● **WHAT TO PRODUCE**: Please update the rows below so that each "raw_data" becomes "activity_df", keeping everything else unchanged. Leave the pictures out of your answer.

● **RECORDS SUPPLIED**:
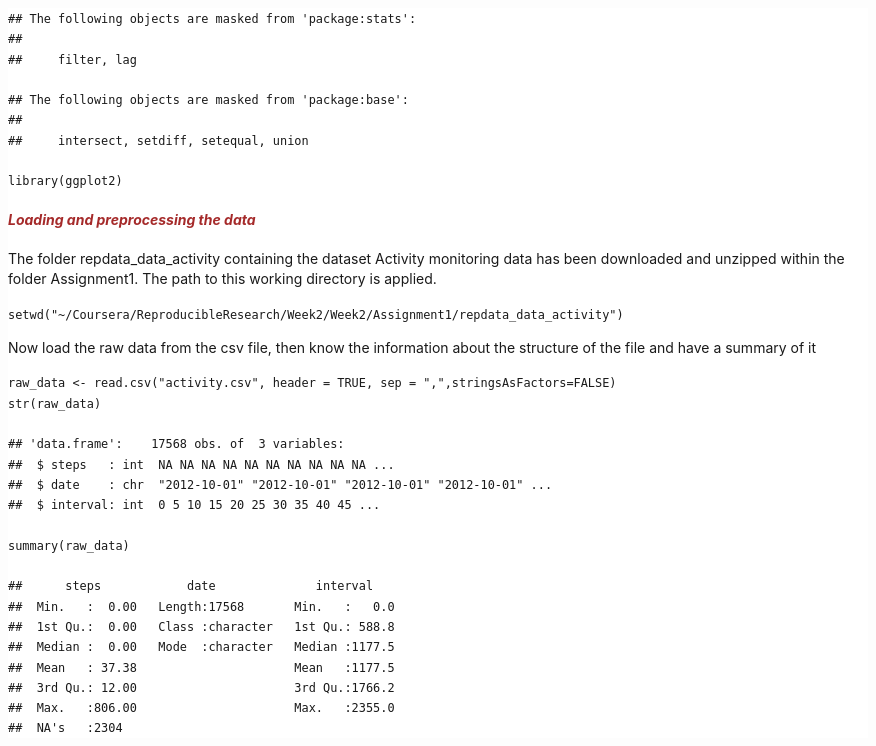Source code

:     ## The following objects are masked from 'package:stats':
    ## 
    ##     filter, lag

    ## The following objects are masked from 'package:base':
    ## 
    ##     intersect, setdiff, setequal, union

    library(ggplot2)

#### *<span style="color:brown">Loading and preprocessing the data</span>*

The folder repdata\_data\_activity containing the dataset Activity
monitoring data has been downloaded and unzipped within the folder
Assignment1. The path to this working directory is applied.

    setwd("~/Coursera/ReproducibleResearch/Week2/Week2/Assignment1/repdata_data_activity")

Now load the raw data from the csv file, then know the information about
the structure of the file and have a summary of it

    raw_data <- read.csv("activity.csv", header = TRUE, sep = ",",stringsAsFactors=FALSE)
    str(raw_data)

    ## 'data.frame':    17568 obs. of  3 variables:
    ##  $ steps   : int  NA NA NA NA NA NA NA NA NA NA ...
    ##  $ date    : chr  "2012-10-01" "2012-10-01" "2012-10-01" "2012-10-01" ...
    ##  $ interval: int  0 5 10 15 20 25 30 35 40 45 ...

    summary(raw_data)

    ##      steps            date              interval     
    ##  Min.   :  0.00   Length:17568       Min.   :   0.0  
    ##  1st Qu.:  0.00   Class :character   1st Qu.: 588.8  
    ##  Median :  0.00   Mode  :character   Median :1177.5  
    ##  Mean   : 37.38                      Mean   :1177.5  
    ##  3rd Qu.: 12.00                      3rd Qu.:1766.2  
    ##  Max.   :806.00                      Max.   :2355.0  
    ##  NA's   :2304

● **RESPONSE TO THIS EXERCISE**:
Source code

:     ## The following objects are masked from 'package:stats':
    ## 
    ##     filter, lag

    ## The following objects are masked from 'package:base':
    ## 
    ##     intersect, setdiff, setequal, union

    library(ggplot2)

#### *<span style="color:brown">Loading and preprocessing the data</span>*

The folder repdata\_data\_activity containing the dataset Activity
monitoring data has been downloaded and unzipped within the folder
Assignment1. The path to this working directory is applied.

    setwd("~/Coursera/ReproducibleResearch/Week2/Week2/Assignment1/repdata_data_activity")

Now load the raw data from the csv file, then know the information about
the structure of the file and have a summary of it

    activity_df <- read.csv("activity.csv", header = TRUE, sep = ",",stringsAsFactors=FALSE)
    str(activity_df)

    ## 'data.frame':    17568 obs. of  3 variables:
    ##  $ steps   : int  NA NA NA NA NA NA NA NA NA NA ...
    ##  $ date    : chr  "2012-10-01" "2012-10-01" "2012-10-01" "2012-10-01" ...
    ##  $ interval: int  0 5 10 15 20 25 30 35 40 45 ...

    summary(activity_df)

    ##      steps            date              interval     
    ##  Min.   :  0.00   Length:17568       Min.   :   0.0  
    ##  1st Qu.:  0.00   Class :character   1st Qu.: 588.8  
    ##  Median :  0.00   Mode  :character   Median :1177.5  
    ##  Mean   : 37.38                      Mean   :1177.5  
    ##  3rd Qu.: 12.00                      3rd Qu.:1766.2  
    ##  Max.   :806.00                      Max.   :2355.0  
    ##  NA's   :2304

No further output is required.